BBC Proms, le concert des sons harmonieux
Hommage
à son ami le compositeur américain Morton Feldman, Twill
by Twilight (1988) du compositeur Tōru Takemitsu ouvre le
programme de ce concert, sous la direction de Tadaaki Otaka.
Le titre de l’œuvre, qui évoque à la fois le tissu sergé
(twill) et le crépuscule, se retrouve dans la construction
d’un mouvement unique, entrelacs de motifs récurrents, féeriques
et éthérés, dont les cuivres donnent la couleur principale.
L’atmosphère légère créée par cette première œuvre se poursuit avec la première mondiale de The Moon du compositeur gallois Huw Watkins qui a souhaité mettre en musique « le sentiment d’émerveillement que nous associons à la Lune et à l’espace ». La flûte et le hautbois sont essentiels pour exprimer par de courtes notes répétitives les pulsations d’un vaisseau spatial.
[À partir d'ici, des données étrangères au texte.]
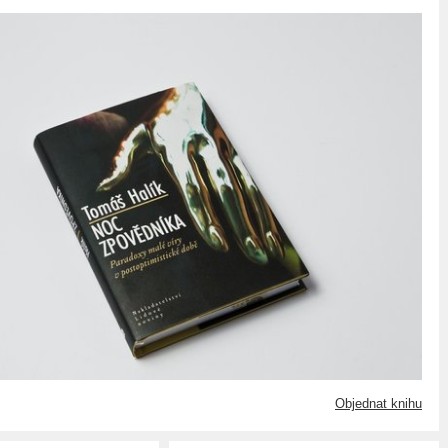
Objednat knihu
Cette ouverture onirique prépare l’arrivée du Chœur National du Pays de Galles de la BBC. Après l’alunissage, quatre poèmes de Shelley, Larkin et Whitman traitent de la Lune sous ses formes poétiques, de sa pâleur de demoiselle à sa luminosité et sa dimension sacrée. Les couleurs du final rappellent quelque peu l’Adagio pour cordes de Samuel Barber.
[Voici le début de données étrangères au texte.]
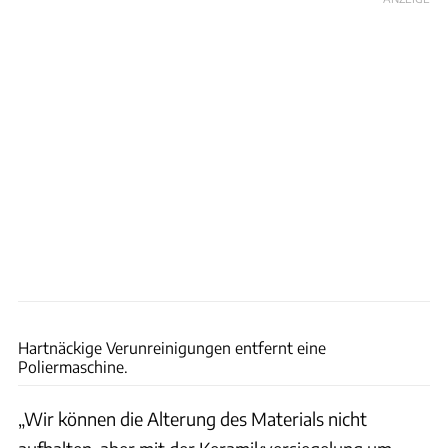
Hoss
Hartnäckige Verunreinigungen entfernt eine
Poliermaschine.
„Wir können die Alterung des Materials nicht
Les figures de style propres à chaque poème trouvent leur écho dans le chœur, par un dialogue entre voix masculines et féminines, des nuances forte ou piano minutieusement choisies en fonction des termes, le tout dans un détachement syllabique clair et efficace. Huw Watkins, arrivé sur scène, est longuement ovationné pour cette première. Par son rythme sur certaines mesures, The Moon est un judicieux préambule aux Danses polovtsiennes extraites de Prince Igor de Borodine, qui achèvent le programme.
S’intercalant longuement entre ces rythmes similaires, Les Cloches de Rachmaninov (1913) ouvrent la deuxième partie de concert. Le chef Tadaaki Otaka propose une ouverture enlevée et légère. Trois russophones se partagent les interventions solistes et font leurs débuts aux BBC Proms. Le ténor Oleg Dolgov, pour sa seule intervention, déploie un timbre lumineux, dont les aigus transmettent l’insouciance et la légèreté du premier mouvement évocateur de l’enfance, des clochettes et des luges. Sa voix est toutefois un peu couverte par l’orchestre, dont les violoncelles déploient un vibrato généreux.
La soprano galloise Natalya Romaniw, aux origines ukrainiennes, assure un détachement précis des syllabes, un vibrato assuré sur les aigus les plus hauts, et une douceur enveloppante à l’évocation des rêves de la jeunesse. Le baryton ukrainien Iurii Samoilov, à qui revient la plus longue intervention, déploie suffisamment de chaleur dans ses aigus. Les mediums sont efficaces, et le passage des aigus aux graves se fait sans difficulté.
Le chœur formé par le Chœur National du Pays de Galles de la BBC et le Philharmonia Chorus excelle dans la prononciation du russe et assure une projection puissante permanente, les voix masculines portant dans leurs graves la menace du troisième mouvement à la thématique guerrière. L’ensemble choral se maintient pour les entraînantes Danses polovtsiennes de Prince Igor. Énergiques ou doux à souhait, les timbres ne se perdent pas dans la vélocité requise par la plupart des mouvements. Les altos se distinguent dans la Danse des jeunes filles par leur douceur veloutée. L’orchestre parachève le travail choral. Clarinettes et hautbois rivalisent d’agilité, les percussions résonnent avant le mouvement de Danse générale. Les cordes à peine frôlées par les archets assurent une cavalcade légère et étourdissante avant la Danse des hommes, avant les applaudissements assourdissants du public.